Sorafenib in combination with chemotherapy²

Study design and patient characteristics

This multicenter phase II study included 64 patients with newly diagnosed CBF-AML enrolled between January 2020 and March 2022. Patients were randomized 1:1 to either chemotherapy alone (control) or sorafenib combined with chemotherapy. The control group received one cycle of induction therapy with idarubicin plus cytarabine followed by one cycle of idarubicin plus cytarabine, and two cycles of HDAC consolidation therapy. In the sorafenib group, patients received treatment with chemotherapy plus sorafenib 400 mg twice daily on Days 8–21 for the induction cycle, on Days 1–21 for each consolidation cycle, and as maintenance for 12 months. Following four cycles of therapy, patients proceeded to allogeneic or autologous hematopoietic stem cell transplantation directed by measurable residual disease (MRD) status and donor availability.

Key findings

• Hematologic CR rates were comparable between patients treated with sorafenib and those in the control group (Table 2).
• Following three and four cycles of therapy, major molecular response and complete molecular remission rates were higher in the sorafenib group compared with the control group (Table 2).

Table 2. Response rates in the sorafenib and control groups*

No significant differences in Grades 3–4 adverse events were observed between the two treatment groups.

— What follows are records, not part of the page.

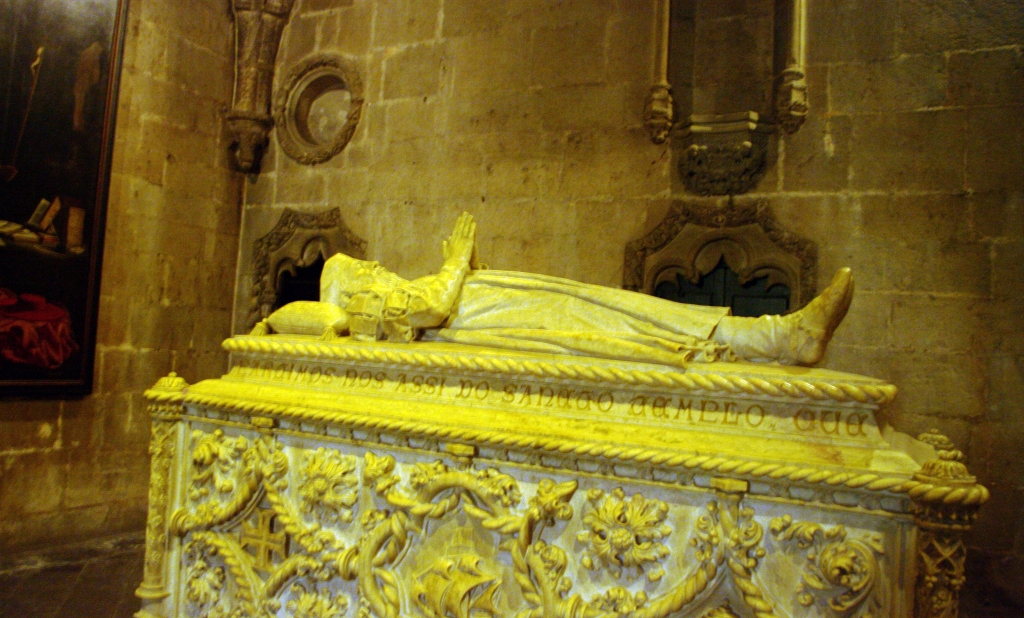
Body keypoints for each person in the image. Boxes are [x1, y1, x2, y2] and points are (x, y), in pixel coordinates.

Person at [257, 213, 853, 367]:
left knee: (621, 310)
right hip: (486, 316)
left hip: (493, 300)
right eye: (365, 267)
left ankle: (773, 335)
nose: (376, 266)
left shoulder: (379, 292)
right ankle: (776, 338)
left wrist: (465, 267)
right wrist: (457, 262)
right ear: (351, 285)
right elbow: (433, 308)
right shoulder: (362, 304)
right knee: (621, 325)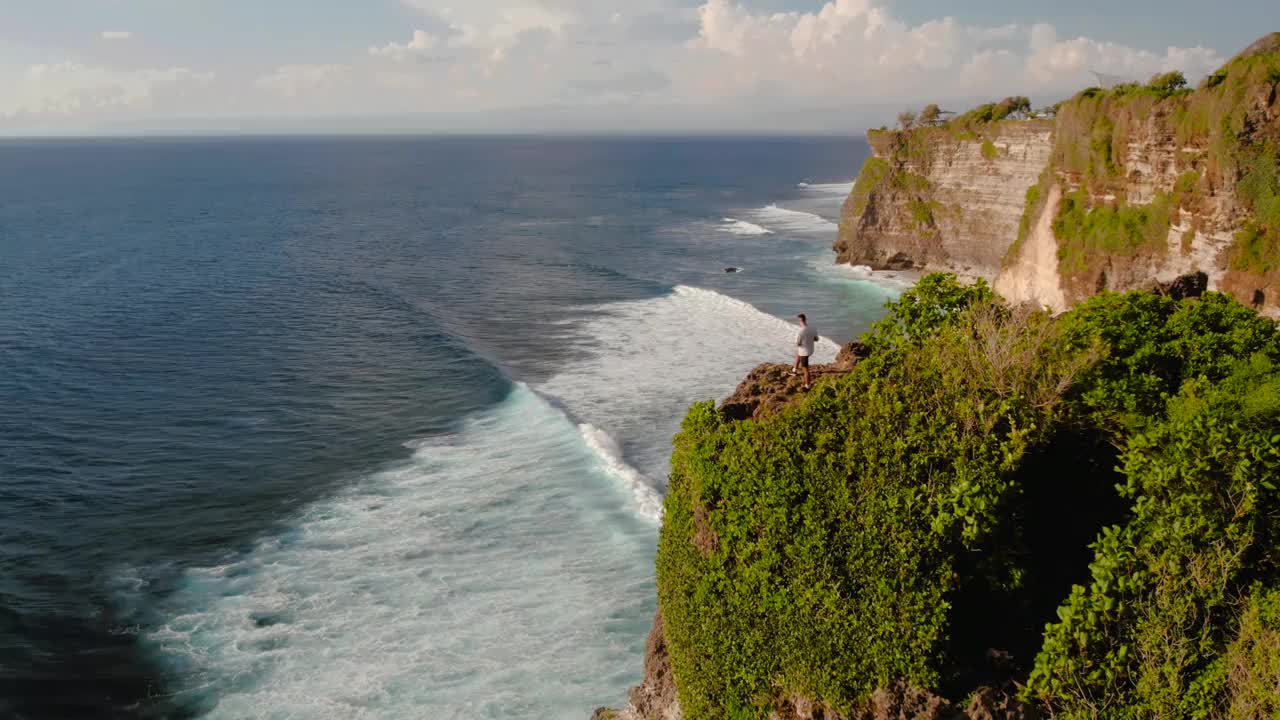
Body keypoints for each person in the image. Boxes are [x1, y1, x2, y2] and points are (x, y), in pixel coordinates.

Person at [791, 313, 818, 390]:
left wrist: (802, 342)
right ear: (805, 319)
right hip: (810, 349)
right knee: (798, 354)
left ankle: (807, 386)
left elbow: (798, 343)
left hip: (804, 352)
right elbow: (816, 339)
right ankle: (794, 370)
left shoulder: (801, 332)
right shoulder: (812, 328)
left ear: (799, 321)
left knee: (805, 370)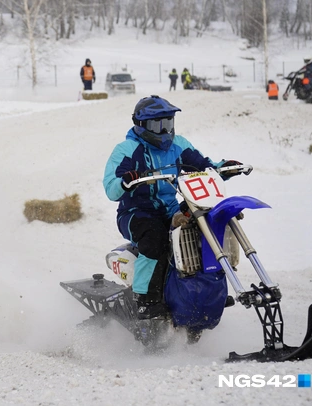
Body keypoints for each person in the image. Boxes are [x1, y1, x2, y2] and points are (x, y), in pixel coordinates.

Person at [103, 95, 240, 319]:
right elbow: (111, 188)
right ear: (141, 126)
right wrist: (125, 181)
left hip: (169, 210)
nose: (165, 131)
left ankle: (208, 291)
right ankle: (145, 300)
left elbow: (203, 166)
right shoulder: (126, 149)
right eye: (158, 125)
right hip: (136, 213)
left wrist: (222, 168)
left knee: (203, 228)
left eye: (168, 123)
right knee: (155, 239)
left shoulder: (179, 145)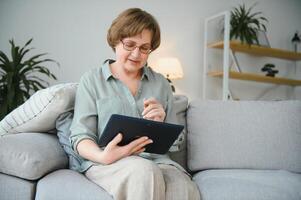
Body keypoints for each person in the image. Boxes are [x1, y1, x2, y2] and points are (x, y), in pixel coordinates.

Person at [70, 7, 200, 200]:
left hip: (159, 161)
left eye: (144, 48)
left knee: (182, 186)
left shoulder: (161, 83)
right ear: (116, 41)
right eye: (130, 45)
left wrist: (162, 123)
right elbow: (80, 135)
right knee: (144, 172)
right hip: (108, 162)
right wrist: (102, 156)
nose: (136, 54)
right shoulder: (92, 80)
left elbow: (176, 144)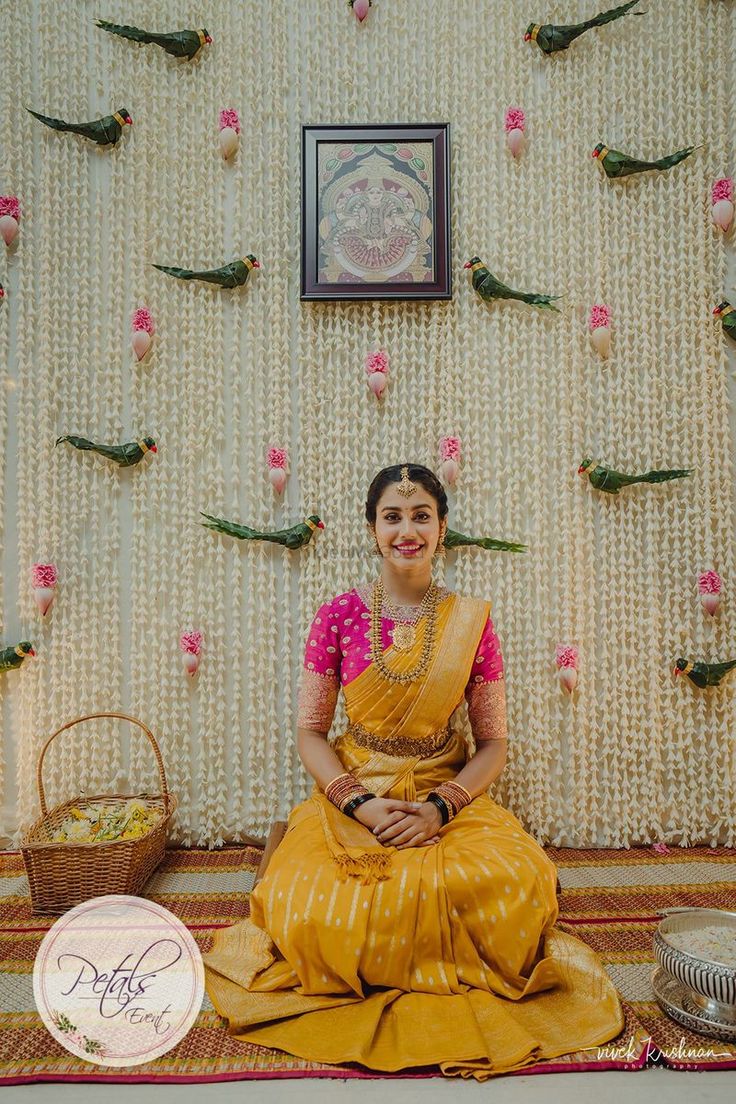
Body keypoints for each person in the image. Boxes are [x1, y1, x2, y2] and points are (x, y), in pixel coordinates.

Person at [201, 463, 624, 1080]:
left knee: (519, 885)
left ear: (441, 527)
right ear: (372, 528)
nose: (407, 529)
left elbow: (493, 745)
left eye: (421, 515)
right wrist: (359, 805)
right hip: (355, 794)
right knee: (301, 905)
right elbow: (310, 734)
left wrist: (439, 810)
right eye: (392, 516)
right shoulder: (337, 616)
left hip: (445, 792)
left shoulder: (471, 622)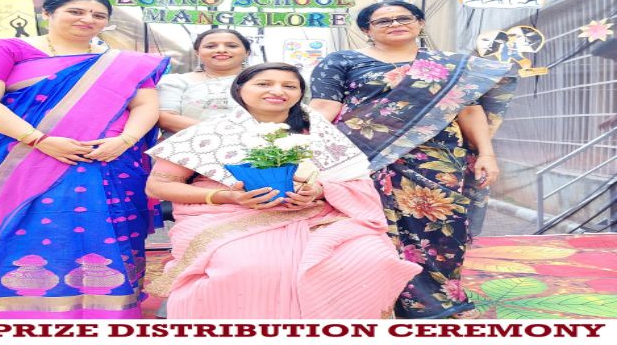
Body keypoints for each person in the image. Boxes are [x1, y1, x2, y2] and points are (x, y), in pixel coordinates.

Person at [144, 63, 421, 318]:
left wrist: (318, 190)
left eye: (289, 86)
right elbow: (158, 186)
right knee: (250, 265)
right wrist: (226, 196)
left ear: (300, 94)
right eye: (264, 84)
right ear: (239, 89)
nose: (277, 91)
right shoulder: (207, 133)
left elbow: (354, 182)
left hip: (318, 214)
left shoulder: (319, 133)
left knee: (368, 258)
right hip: (229, 213)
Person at [0, 0, 169, 319]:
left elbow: (145, 105)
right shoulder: (6, 49)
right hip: (30, 156)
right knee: (37, 230)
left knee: (108, 229)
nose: (87, 19)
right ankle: (34, 314)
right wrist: (39, 140)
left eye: (98, 15)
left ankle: (112, 313)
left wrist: (125, 141)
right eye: (76, 11)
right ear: (48, 13)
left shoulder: (123, 63)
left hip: (110, 160)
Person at [309, 0, 514, 319]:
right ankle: (378, 301)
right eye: (383, 21)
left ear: (420, 23)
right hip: (365, 157)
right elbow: (325, 108)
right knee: (374, 229)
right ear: (366, 30)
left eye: (404, 18)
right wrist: (303, 151)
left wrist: (486, 153)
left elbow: (470, 111)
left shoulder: (451, 65)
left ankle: (442, 300)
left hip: (437, 160)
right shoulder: (342, 60)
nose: (395, 24)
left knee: (442, 229)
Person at [157, 28, 251, 135]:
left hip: (254, 142)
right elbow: (165, 118)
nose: (221, 50)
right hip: (186, 143)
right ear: (197, 53)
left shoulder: (261, 83)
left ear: (247, 52)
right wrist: (224, 132)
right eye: (210, 46)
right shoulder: (176, 81)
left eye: (232, 46)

The impact of somatic mutations³

Study design and patient characteristics

This single-center retrospective study analyzed 51 patients with CBF-AML treated at the Moffit Cancer Center, including 21 with RUNX1-­RUNX1T1 and 38 with CBFB-MYH11 fusion genes. The median age at diagnosis was 48 years.

Key findings

• Cytarabine and anthracycline (7+3) was the most common induction regimen (48%) followed by 7+3 plus gemtuzumab ozogamicin (37%); gemtuzumab ozogamicin was the most common consolidation therapy (36%).
• In total, 39% of patients received allogeneic hematopoietic stem cell transplantation.

• The most common mutations at baseline included KIT (31%), NRAS (26%), KRAS (15%), FLT3-TKD (11%), and FLT3-ITD (9%).
  • Among patients with CBFB-MYH11, NRAS was the most frequent mutation (32%), while in patients with RUNX1-­RUNX1T1, KIT mutations occurred most commonly (45%)
• The rate of CBF-MRD negativity was 15% post-induction and 70% post-consolidation, with no significant impact from kinase mutational status.
• In patients with RUNX1-­RUNX1T1, the CBF-MRD negativity rate was numerically lower in patients with KIT mutations than in patients with KIT^wt (38% vs 75%).
• The presence of kinase mutations at baseline was associated with worse relapse-free survival (RFS) compared with patients who were wild-type (median RFS, 7.7 months vs 12.9 months; p = 0.01) but had no impact on median OS (94.1 months vs not-reached; p = 0.44).

Conclusion

These studies confirmed the generally favorable survival outcomes of patients with CBF-AML, although varying long-term survival was noted. Treatment with more cycles of HDAC seemed to have a positive effect on survival¹ and the addition of sorafenib to induction, consolidation, and maintenance chemotherapy increased molecular response without any additional adverse events.²

Regarding somatic mutations, Hyak¹ reported no significant impact of secondary cytogenetics on survival outcomes, with only the presence of KIT co-mutations with a VAF ≥10% negatively affecting RFS in patients with either RUNX1-­RUNX1T1 or CBFB-MYH11 and OS in patients with CBFB-MYH11. However, in the study by Ball³, kinase mutations had a negative impact on RFS; therefore, the impact of somatic mutations in CBF-AML warrants further investigation, and based on the study by Hyak¹, the VAF cut-off should also be explored.